SSO Fails on Client-Initiated Login Across TLDs with BFF Confidential Clients

Getting advice
1

Environment:

  • Keycloak Version: 26.3.4

  • Keycloak Host: https://sso.mydomain.com

  • Client Apps (in the same realm):

    • https://app1.mydomain.com

    • https://app2.anotherdomain.net

  • Client Architecture: Each frontend application is backed by its own BFF (Backend-for-Frontend). Each BFF is registered in Keycloak as a confidential client and is responsible for the OIDC code-to-token exchange and managing the user session.

Goal: To achieve seamless SSO. A user should log in once to any client and be automatically authenticated when visiting any other client, regardless of their top-level domain.

Observed Behavior:

We are seeing two distinct outcomes based on the initial login point.

1. What Works: Login via Keycloak Account Console

  • A user logs in directly at the Keycloak Account Console (https://sso.mydomain.com/realms/my-realm/account).

  • The user then navigates to app1.mydomain.com or app2.anotherdomain.net.

  • SSO works perfectly; the client’s BFF initiates the OIDC flow, Keycloak sees the existing SSO session, and the user is automatically logged in.

2. What Fails: Client-Initiated Login

  • A user is fully logged out.

  • The user navigates first to https://app2.anotherdomain.net.

  • The application redirects to Keycloak, the user authenticates, and is redirected back. Login is successful for app2.anotherdomain.net only.

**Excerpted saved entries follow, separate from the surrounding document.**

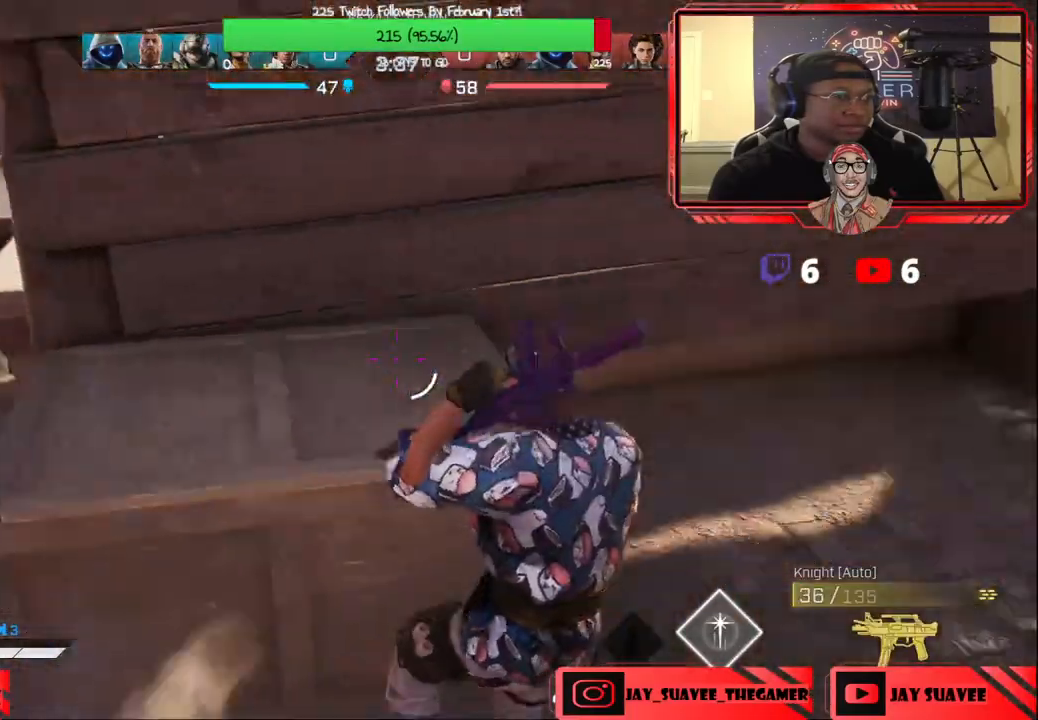
{"buttons": [], "left_stick": "up-right", "right_stick": "up-left", "events": [[83, "R1", "down"], [133, "R1", "up"], [133, "right_stick", "up"], [283, "right_stick", "up-right"], [433, "right_stick", "up-left"]]}
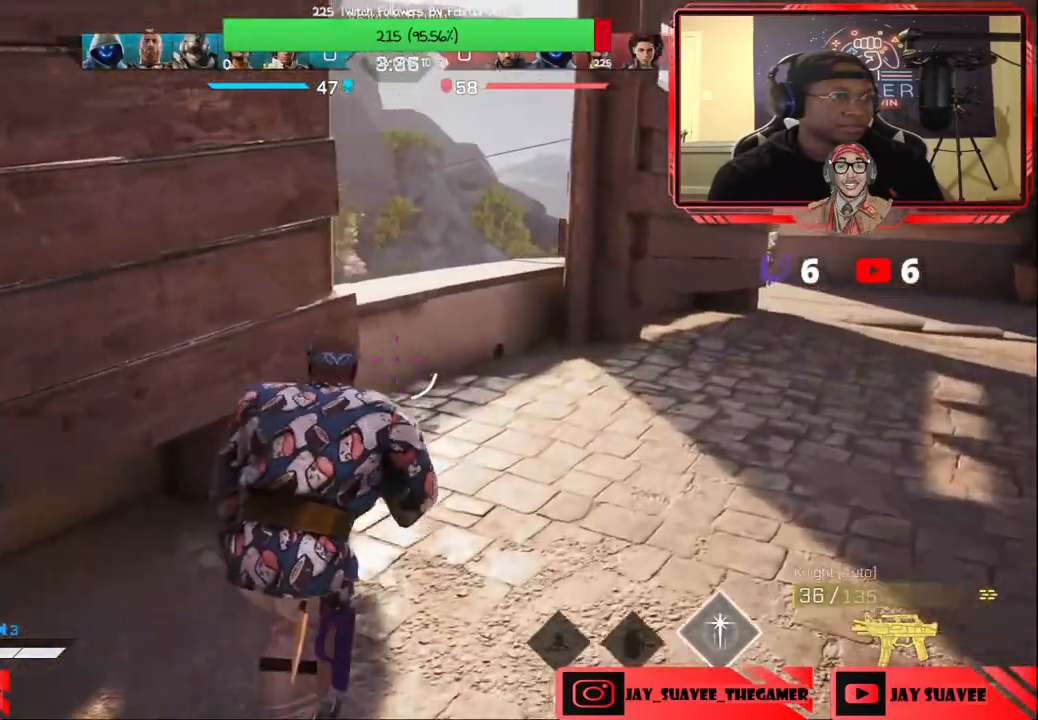
{"buttons": [], "left_stick": "up", "right_stick": "center", "events": [[100, "right_stick", "center"], [333, "left_stick", "center"], [383, "right_stick", "left"], [450, "left_stick", "up"], [500, "right_stick", "center"]]}
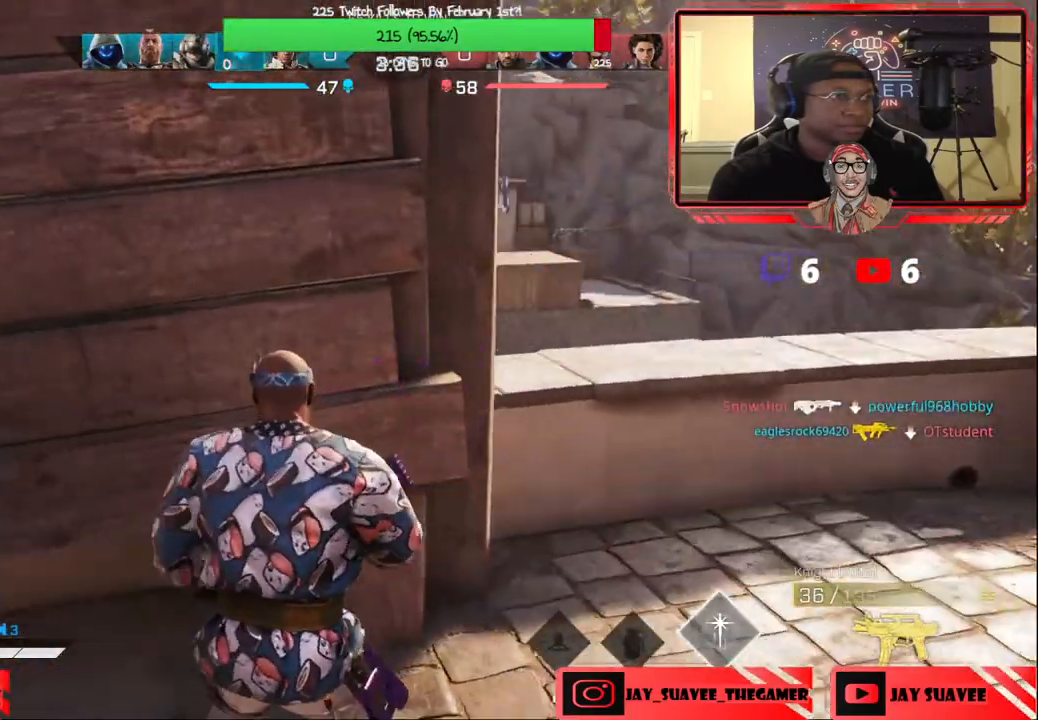
{"buttons": [], "left_stick": "right", "right_stick": "down-left", "events": [[217, "left_stick", "up-right"], [250, "right_stick", "down-left"], [383, "left_stick", "right"]]}
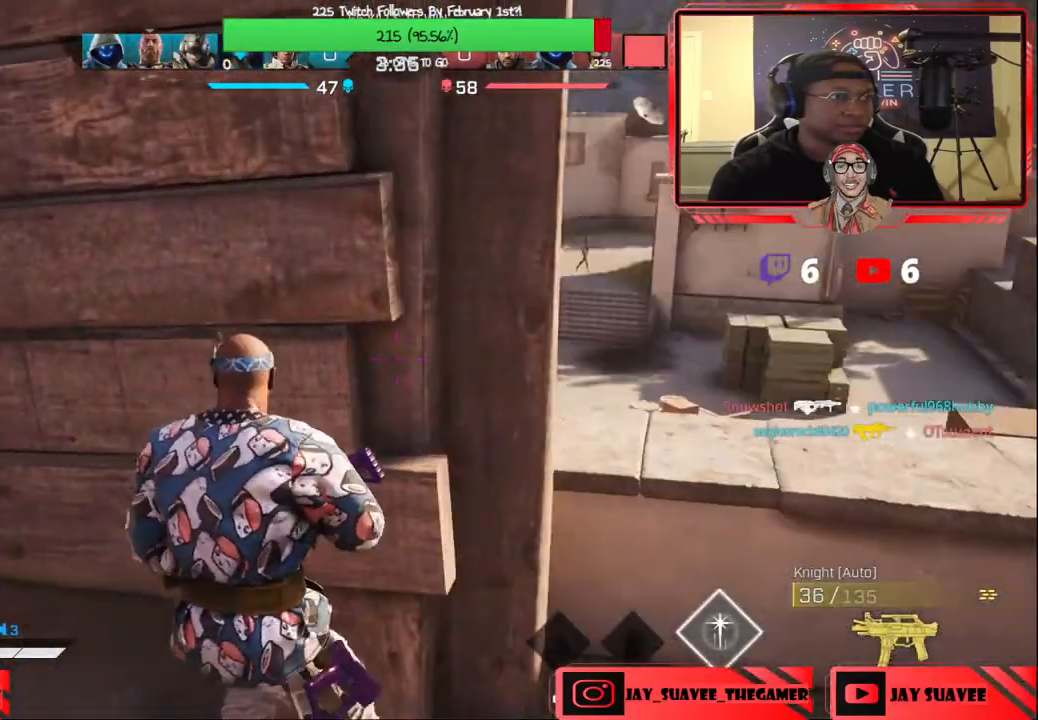
{"buttons": [], "left_stick": "center", "right_stick": "up-right", "events": [[17, "right_stick", "center"], [50, "left_stick", "center"], [350, "left_stick", "right"], [350, "right_stick", "up-right"], [467, "left_stick", "center"]]}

  • The Problem: If the user now opens a new tab and navigates to app1.mydomain.com (or the Keycloak account console), they are prompted to log in again. The global SSO session is not recognized.

Question:

I understand this is the expected behavior due to browser cookie policies preventing access across different top-level domains.

Given our BFF architecture, what is the standard flow between the frontend, our confidential BFF client, and Keycloak to ensure a client-initiated login correctly establishes a global SSO session that is recognized by all other clients? How should the redirect and callback be handled by the BFF to ensure the central Keycloak session is respected on subsequent visits to other clients?